→ **DESCRIPTION OF THE TASK**
Type out each record word for word. Pictures stay out.

→ **Rendered page images**
******

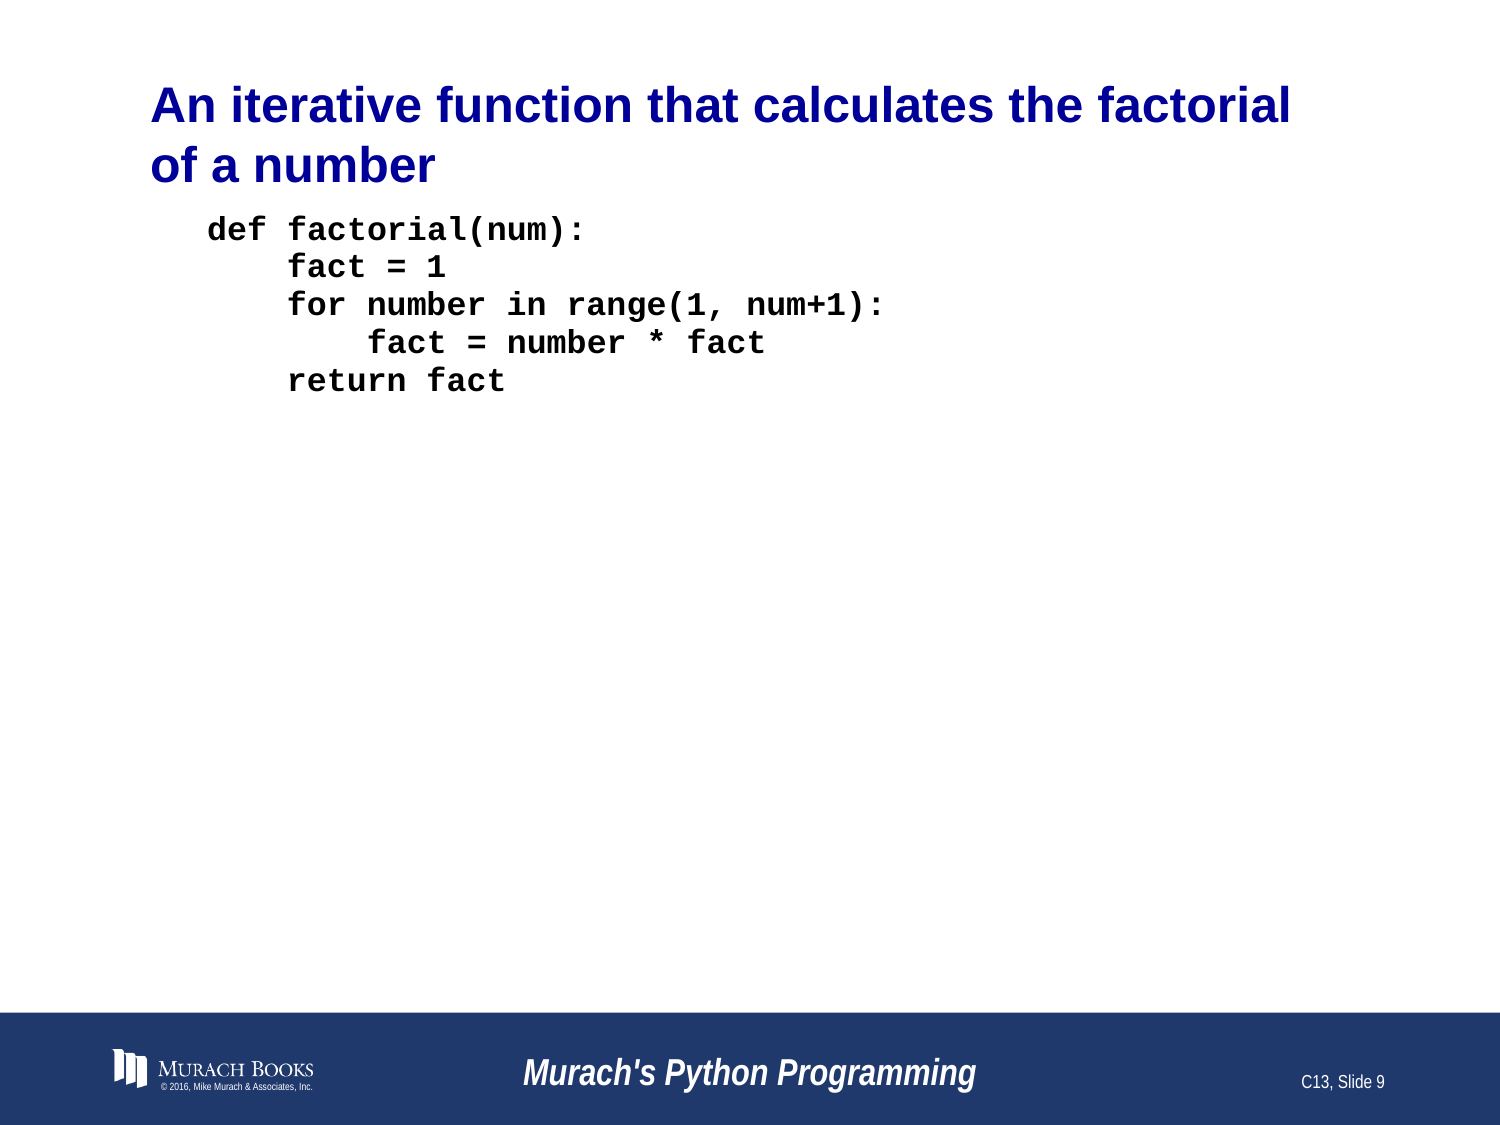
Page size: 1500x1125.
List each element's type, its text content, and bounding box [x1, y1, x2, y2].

footer © 2016, Mike Murach & Associates, Inc. [12, 1025, 463, 1100]
title An iterative function that calculates the factorial of a number [150, 72, 1350, 194]
slide_number C13, Slide 9 [1087, 1025, 1400, 1100]
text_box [149, 212, 1350, 402]
slide_number Murach's Python Programming [463, 1025, 1050, 1100]
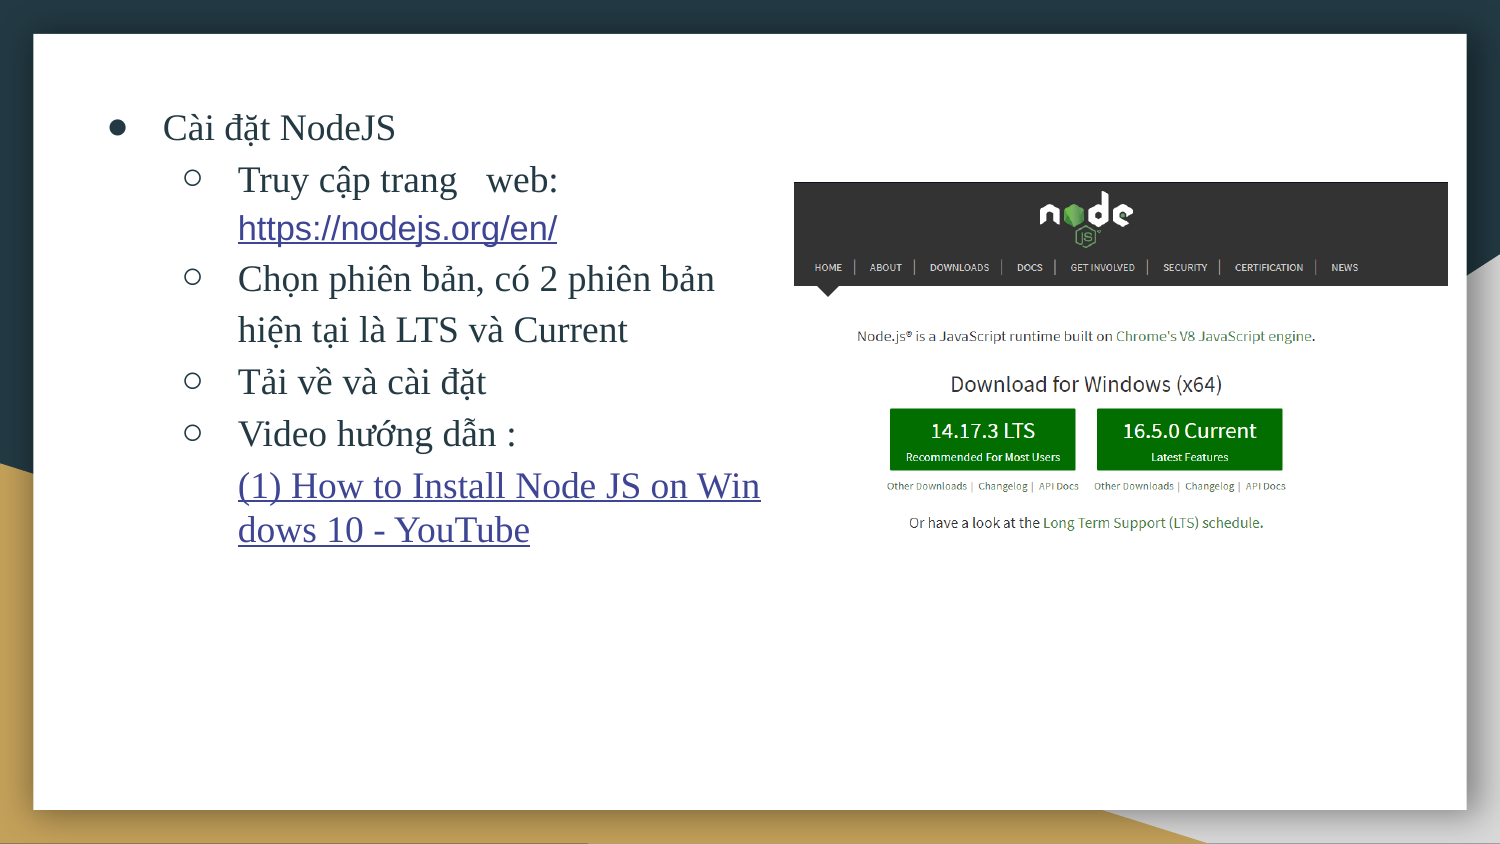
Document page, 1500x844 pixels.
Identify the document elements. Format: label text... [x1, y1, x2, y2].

picture [794, 182, 1448, 562]
list Cài đặt NodeJS Truy cập trang web: https://nodejs.org/en/ Chọn phiên bản, có 2 phiên bản hiện tại là LTS và Current Tải về và cài đặt Video hướng dẫn :(1) How to Install Node JS on Windows 10 - YouTube [72, 81, 785, 729]
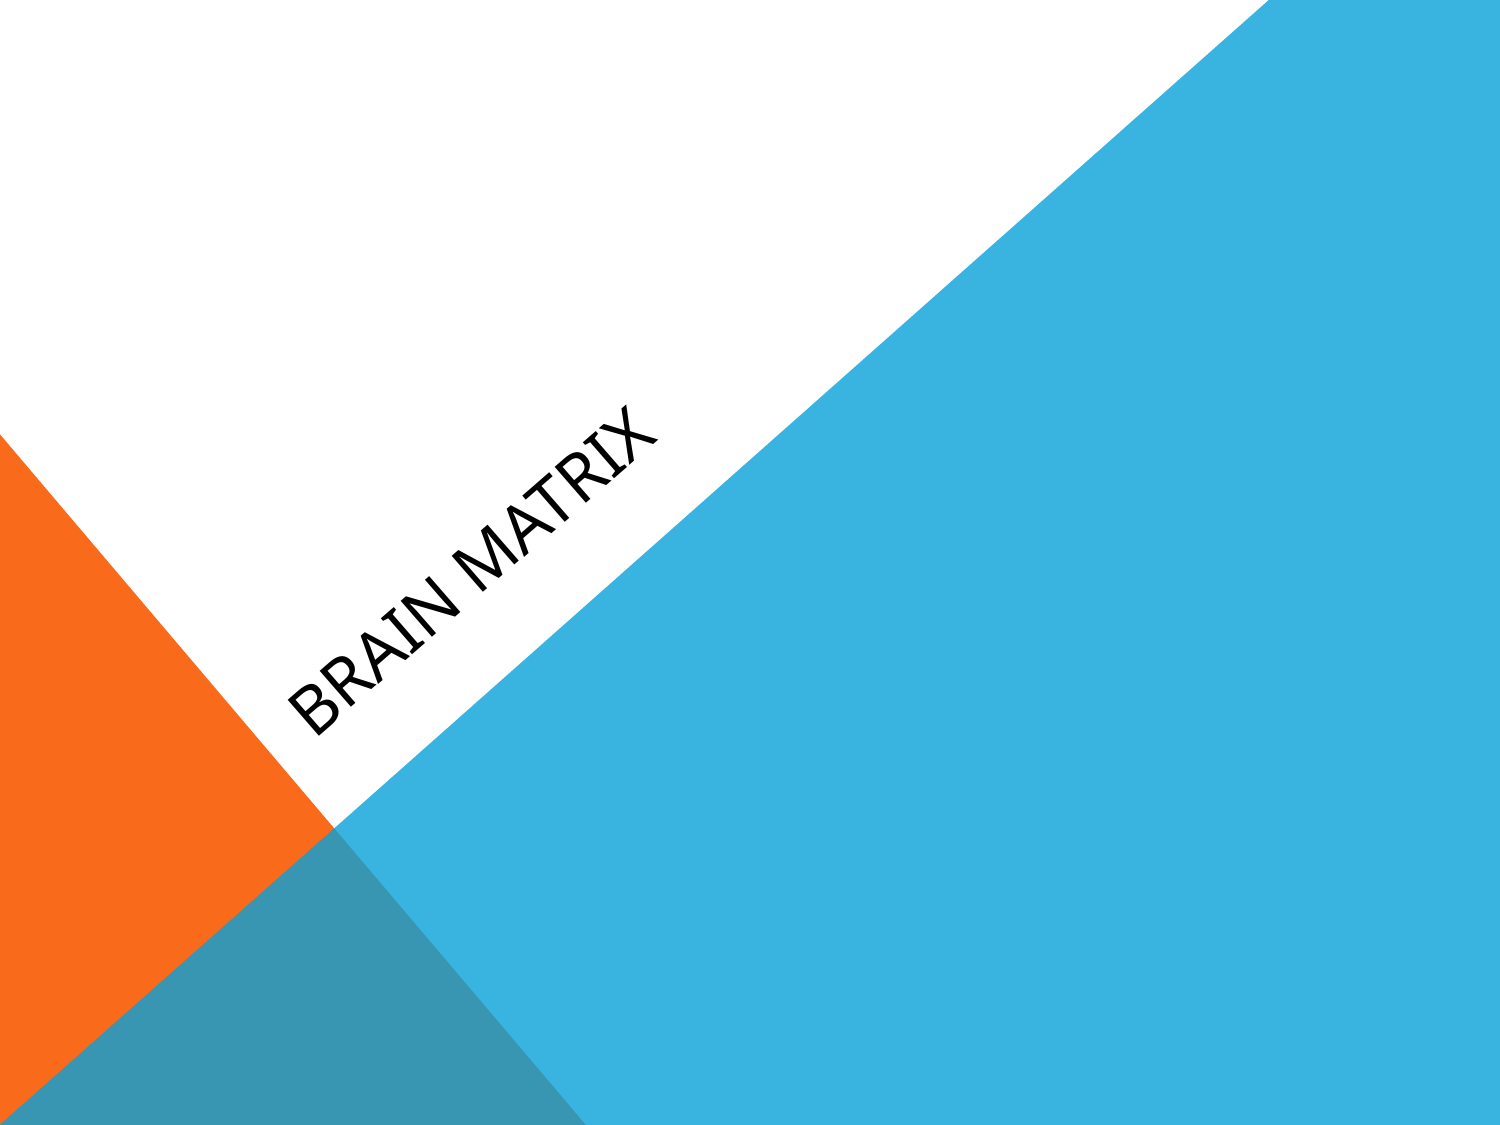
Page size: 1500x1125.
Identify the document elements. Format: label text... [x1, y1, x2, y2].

title Brain Matrix [182, 4, 1012, 762]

******

→ **ANSWER**
Page size: 1500x1125.
List each element's type, its text content, and bounding box [x1, y1, x2, y2].

footer © 2016, Mike Murach & Associates, Inc. [12, 1025, 463, 1100]
title An iterative function that calculates the factorial of a number [150, 72, 1350, 194]
slide_number C13, Slide 9 [1087, 1025, 1400, 1100]
text_box [149, 212, 1350, 402]
slide_number Murach's Python Programming [463, 1025, 1050, 1100]
Document page, 1500x844 pixels.
Identify the document elements. Format: label text... [x1, y1, x2, y2].

picture [794, 182, 1448, 562]
list Cài đặt NodeJS Truy cập trang web: https://nodejs.org/en/ Chọn phiên bản, có 2 phiên bản hiện tại là LTS và Current Tải về và cài đặt Video hướng dẫn :(1) How to Install Node JS on Windows 10 - YouTube [72, 81, 785, 729]
Page size: 1500x1125.
Identify the document elements. Format: label text... [x1, y1, x2, y2].

title Brain Matrix [182, 4, 1012, 762]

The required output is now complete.